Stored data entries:
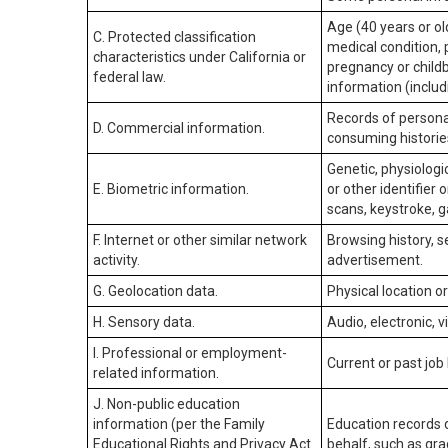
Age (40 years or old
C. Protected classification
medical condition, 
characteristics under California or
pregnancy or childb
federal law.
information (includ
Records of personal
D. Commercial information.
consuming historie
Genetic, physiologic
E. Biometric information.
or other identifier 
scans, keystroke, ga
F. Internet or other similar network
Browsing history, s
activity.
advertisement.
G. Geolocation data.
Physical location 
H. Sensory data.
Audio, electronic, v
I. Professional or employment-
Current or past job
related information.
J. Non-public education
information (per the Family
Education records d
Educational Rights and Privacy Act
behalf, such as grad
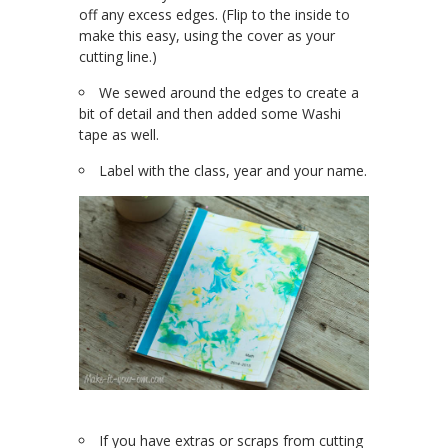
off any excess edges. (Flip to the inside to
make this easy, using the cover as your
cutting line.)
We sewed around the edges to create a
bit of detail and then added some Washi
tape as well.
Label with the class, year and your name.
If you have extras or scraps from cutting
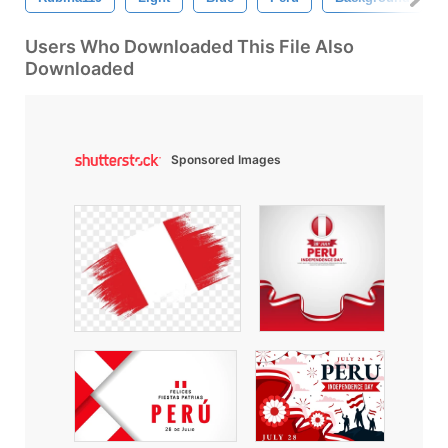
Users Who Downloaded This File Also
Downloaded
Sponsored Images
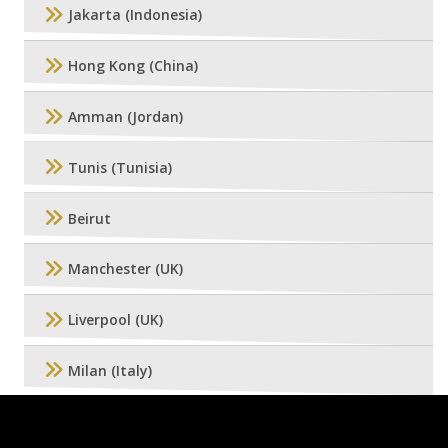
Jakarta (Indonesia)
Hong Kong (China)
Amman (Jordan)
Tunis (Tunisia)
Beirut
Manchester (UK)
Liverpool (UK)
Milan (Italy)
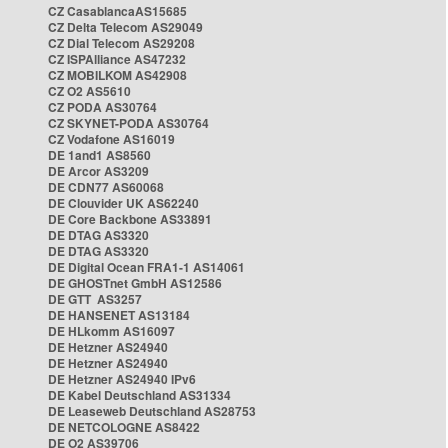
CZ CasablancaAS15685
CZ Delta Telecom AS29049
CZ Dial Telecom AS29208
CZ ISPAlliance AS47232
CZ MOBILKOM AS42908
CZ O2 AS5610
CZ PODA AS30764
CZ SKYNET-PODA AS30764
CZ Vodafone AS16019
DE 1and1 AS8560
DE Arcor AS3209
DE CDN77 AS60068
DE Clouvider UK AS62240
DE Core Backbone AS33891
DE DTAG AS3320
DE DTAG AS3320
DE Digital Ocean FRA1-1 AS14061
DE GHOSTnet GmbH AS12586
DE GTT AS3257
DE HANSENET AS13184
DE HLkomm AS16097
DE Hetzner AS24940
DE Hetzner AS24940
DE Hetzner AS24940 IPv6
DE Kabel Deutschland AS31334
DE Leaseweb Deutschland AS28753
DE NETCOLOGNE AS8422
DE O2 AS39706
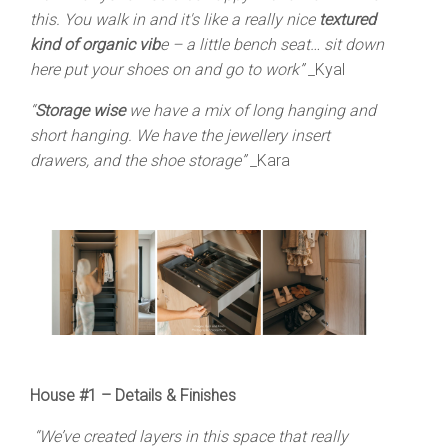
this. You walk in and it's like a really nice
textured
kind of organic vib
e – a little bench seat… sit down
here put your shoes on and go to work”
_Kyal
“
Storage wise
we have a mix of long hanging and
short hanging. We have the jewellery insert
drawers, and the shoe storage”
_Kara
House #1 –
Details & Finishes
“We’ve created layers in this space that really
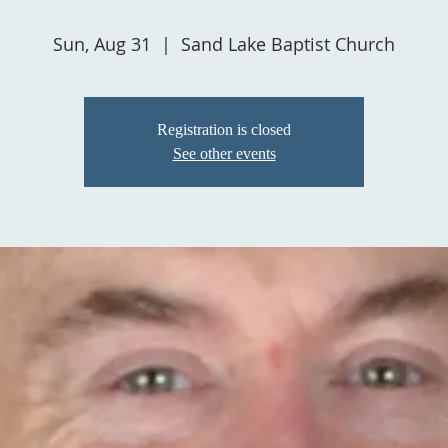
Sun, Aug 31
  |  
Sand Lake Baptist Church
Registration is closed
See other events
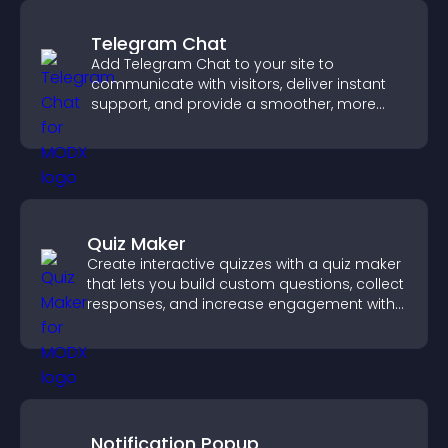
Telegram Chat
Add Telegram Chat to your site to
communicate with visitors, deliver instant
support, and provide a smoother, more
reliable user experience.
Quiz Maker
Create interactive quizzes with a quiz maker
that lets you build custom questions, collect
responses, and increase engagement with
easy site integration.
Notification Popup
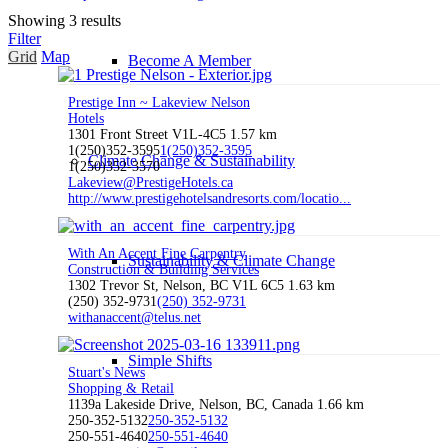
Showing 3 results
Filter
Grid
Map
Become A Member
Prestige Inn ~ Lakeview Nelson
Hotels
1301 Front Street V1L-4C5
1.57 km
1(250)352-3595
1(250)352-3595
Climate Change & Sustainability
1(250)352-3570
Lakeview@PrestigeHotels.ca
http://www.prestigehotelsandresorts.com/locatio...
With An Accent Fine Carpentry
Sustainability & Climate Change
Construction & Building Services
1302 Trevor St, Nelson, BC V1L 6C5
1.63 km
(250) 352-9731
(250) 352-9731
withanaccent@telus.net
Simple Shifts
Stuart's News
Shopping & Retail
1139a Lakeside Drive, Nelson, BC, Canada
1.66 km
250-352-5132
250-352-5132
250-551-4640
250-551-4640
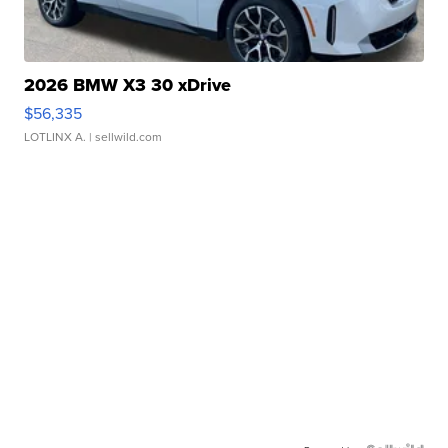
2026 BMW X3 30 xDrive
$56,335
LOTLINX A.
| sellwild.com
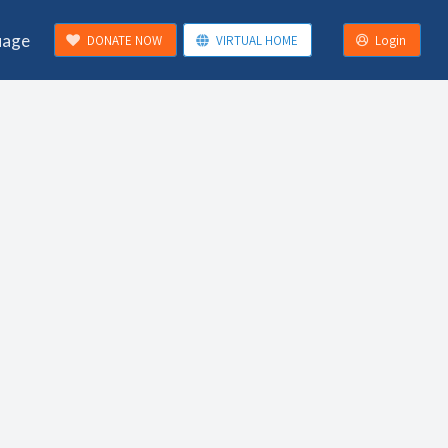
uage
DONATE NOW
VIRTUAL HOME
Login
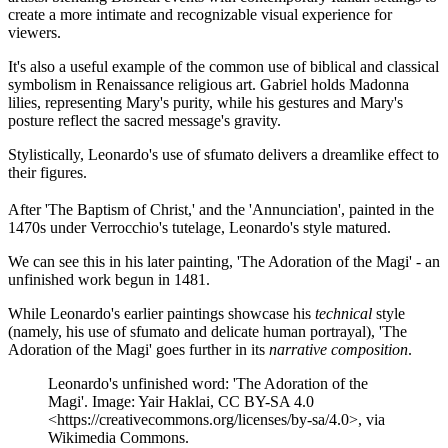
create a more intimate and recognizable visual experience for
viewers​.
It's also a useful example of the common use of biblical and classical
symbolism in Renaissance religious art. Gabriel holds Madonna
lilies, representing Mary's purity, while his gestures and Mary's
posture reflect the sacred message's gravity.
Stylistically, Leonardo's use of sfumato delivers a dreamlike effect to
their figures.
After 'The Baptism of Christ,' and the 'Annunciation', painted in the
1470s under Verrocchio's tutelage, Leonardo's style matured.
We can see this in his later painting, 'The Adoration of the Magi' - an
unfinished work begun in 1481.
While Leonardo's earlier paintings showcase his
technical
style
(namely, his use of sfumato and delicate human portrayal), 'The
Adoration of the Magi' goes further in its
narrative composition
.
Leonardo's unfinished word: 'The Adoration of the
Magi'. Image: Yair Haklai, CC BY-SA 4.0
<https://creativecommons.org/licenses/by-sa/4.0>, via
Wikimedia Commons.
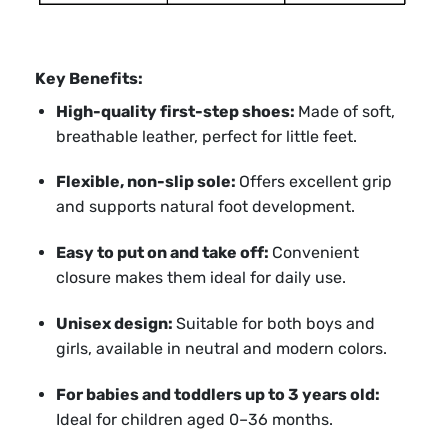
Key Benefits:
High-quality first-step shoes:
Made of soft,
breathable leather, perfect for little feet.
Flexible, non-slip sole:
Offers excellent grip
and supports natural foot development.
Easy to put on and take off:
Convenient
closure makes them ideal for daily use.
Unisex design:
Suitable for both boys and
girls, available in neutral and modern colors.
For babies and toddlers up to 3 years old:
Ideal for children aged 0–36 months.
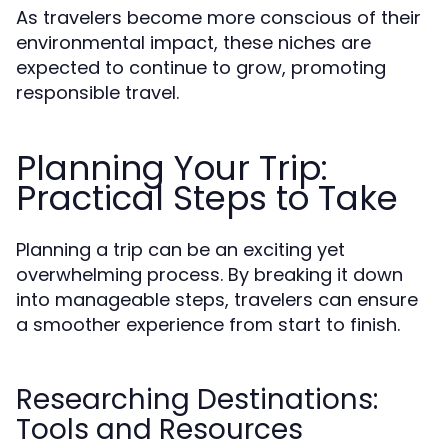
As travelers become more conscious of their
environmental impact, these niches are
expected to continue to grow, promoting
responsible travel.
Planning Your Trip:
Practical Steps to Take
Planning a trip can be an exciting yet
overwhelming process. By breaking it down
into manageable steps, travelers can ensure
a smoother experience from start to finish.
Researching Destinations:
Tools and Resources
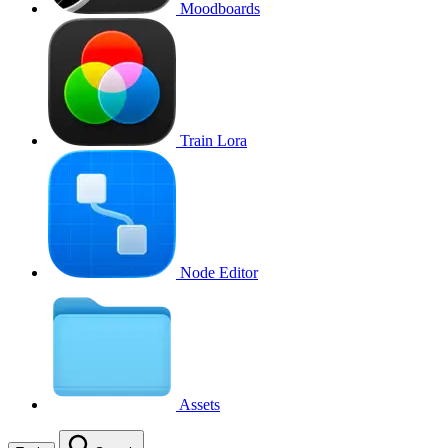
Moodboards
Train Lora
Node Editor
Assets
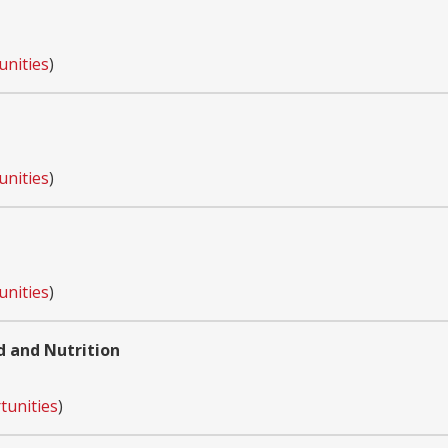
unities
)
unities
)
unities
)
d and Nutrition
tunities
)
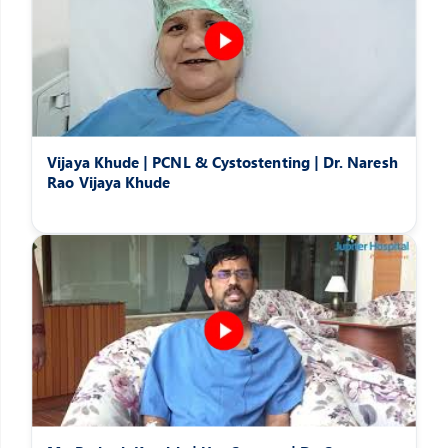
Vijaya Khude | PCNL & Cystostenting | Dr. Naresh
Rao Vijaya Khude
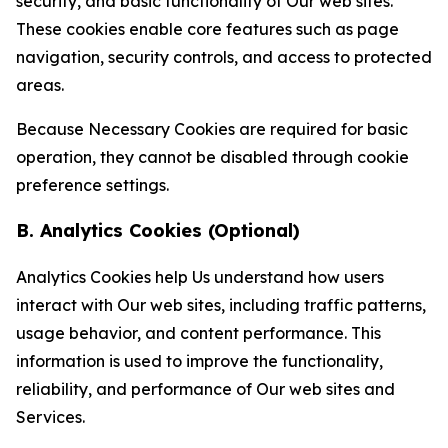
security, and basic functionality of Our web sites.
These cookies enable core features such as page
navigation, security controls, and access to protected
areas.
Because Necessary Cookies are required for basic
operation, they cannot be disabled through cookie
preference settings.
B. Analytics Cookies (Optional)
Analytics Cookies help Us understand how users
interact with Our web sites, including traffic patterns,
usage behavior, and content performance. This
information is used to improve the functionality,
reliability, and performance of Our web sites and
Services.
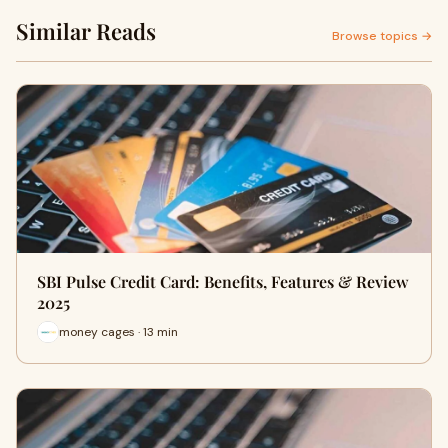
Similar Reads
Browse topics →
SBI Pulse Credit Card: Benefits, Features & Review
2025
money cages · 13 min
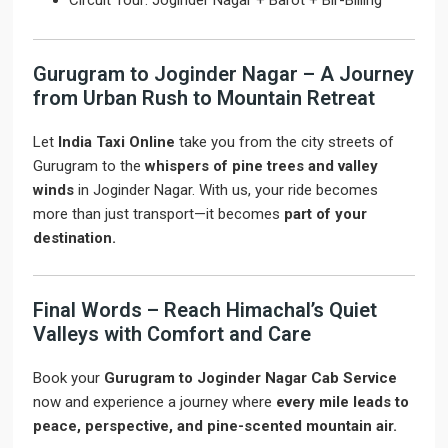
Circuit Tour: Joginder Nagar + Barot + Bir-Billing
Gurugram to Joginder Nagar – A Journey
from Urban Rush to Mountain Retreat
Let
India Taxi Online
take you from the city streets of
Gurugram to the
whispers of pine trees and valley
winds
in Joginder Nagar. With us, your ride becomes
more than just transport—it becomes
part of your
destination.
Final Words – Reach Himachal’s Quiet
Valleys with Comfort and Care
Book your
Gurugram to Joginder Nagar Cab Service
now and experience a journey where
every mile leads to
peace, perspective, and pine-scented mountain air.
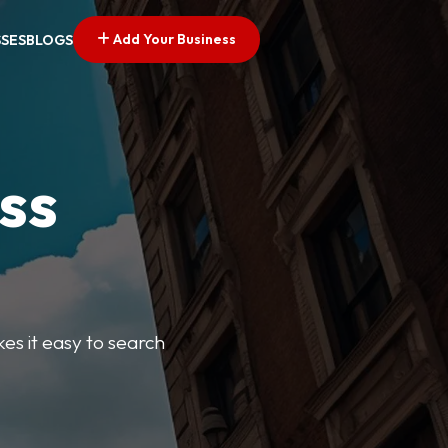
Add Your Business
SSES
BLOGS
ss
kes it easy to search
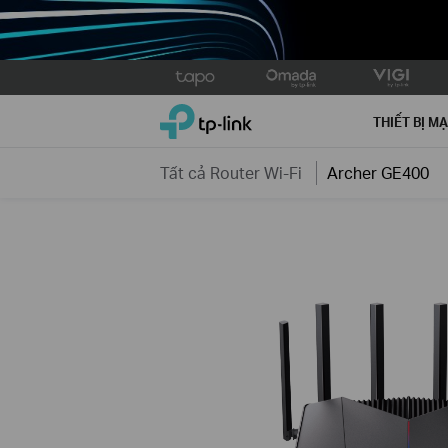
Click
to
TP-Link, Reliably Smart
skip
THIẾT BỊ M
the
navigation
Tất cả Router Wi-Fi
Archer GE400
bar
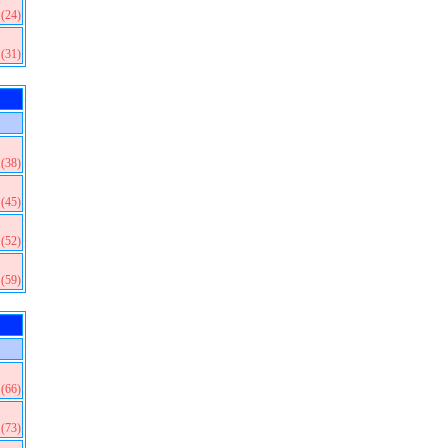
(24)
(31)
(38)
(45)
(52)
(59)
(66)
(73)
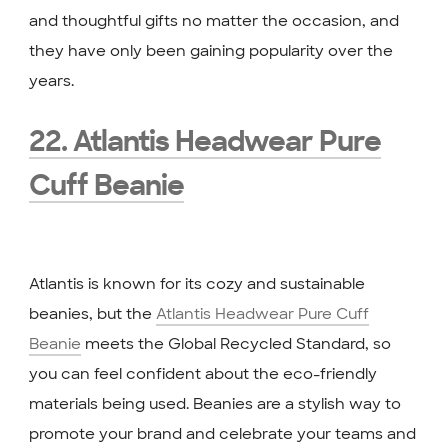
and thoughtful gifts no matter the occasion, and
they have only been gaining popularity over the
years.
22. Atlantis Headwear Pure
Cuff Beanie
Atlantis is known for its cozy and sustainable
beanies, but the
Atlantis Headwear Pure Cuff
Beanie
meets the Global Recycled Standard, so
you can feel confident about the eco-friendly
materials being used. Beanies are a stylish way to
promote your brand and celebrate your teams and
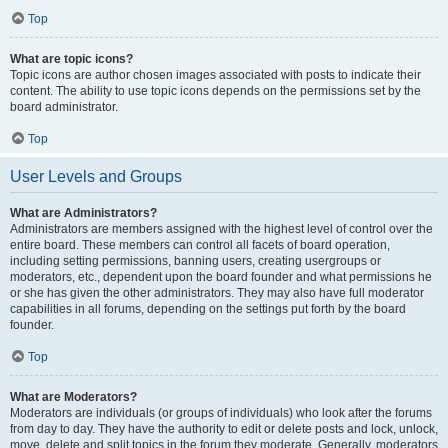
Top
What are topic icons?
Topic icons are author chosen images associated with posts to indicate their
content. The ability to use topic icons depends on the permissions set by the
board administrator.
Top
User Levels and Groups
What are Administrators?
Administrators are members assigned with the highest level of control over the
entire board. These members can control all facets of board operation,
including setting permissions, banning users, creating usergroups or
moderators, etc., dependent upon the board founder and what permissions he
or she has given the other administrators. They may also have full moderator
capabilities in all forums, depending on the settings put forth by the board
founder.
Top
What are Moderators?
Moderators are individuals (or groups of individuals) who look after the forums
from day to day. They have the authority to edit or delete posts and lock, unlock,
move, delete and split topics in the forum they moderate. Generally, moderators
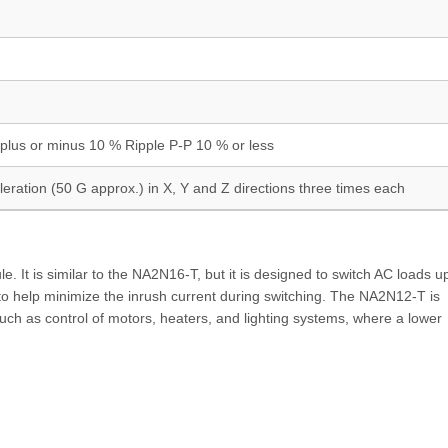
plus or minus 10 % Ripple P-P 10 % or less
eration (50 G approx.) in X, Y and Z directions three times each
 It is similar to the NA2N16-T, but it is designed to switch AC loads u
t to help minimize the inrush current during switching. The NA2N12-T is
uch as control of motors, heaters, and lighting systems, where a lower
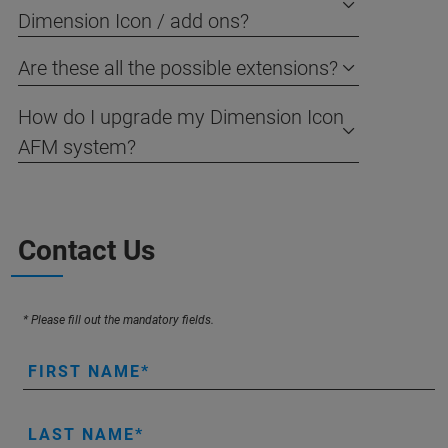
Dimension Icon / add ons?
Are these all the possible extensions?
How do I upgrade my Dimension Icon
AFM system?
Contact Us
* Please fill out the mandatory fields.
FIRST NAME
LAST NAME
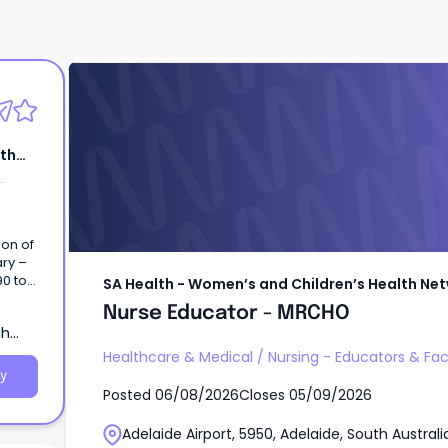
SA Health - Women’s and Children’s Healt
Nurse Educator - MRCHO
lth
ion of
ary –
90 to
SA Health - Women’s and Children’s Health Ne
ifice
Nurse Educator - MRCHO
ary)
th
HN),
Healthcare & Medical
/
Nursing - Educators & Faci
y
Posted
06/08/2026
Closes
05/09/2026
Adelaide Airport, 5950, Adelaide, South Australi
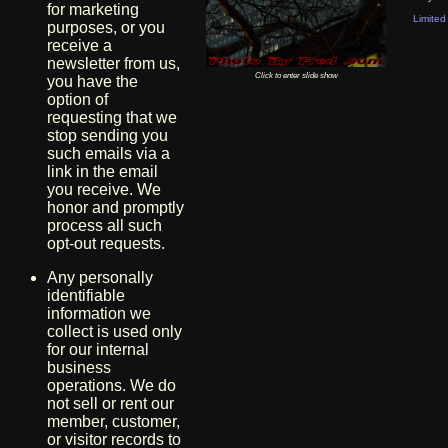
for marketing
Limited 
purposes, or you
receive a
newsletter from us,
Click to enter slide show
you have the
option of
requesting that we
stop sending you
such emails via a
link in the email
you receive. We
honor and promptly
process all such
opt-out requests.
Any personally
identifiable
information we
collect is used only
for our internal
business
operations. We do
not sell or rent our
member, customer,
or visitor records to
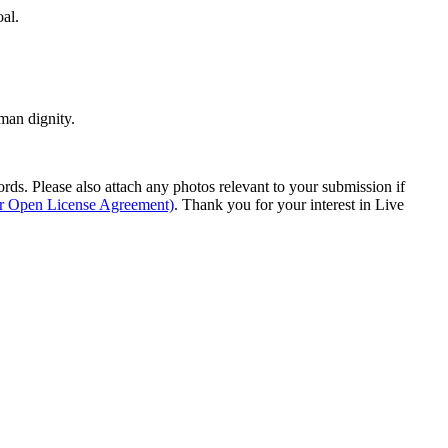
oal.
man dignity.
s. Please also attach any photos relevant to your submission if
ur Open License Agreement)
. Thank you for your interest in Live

Requirement: Please report every line of the records above that contains the word "Climate".

Exercise output:
Climate Change & Sustainability
Sustainability & Climate Change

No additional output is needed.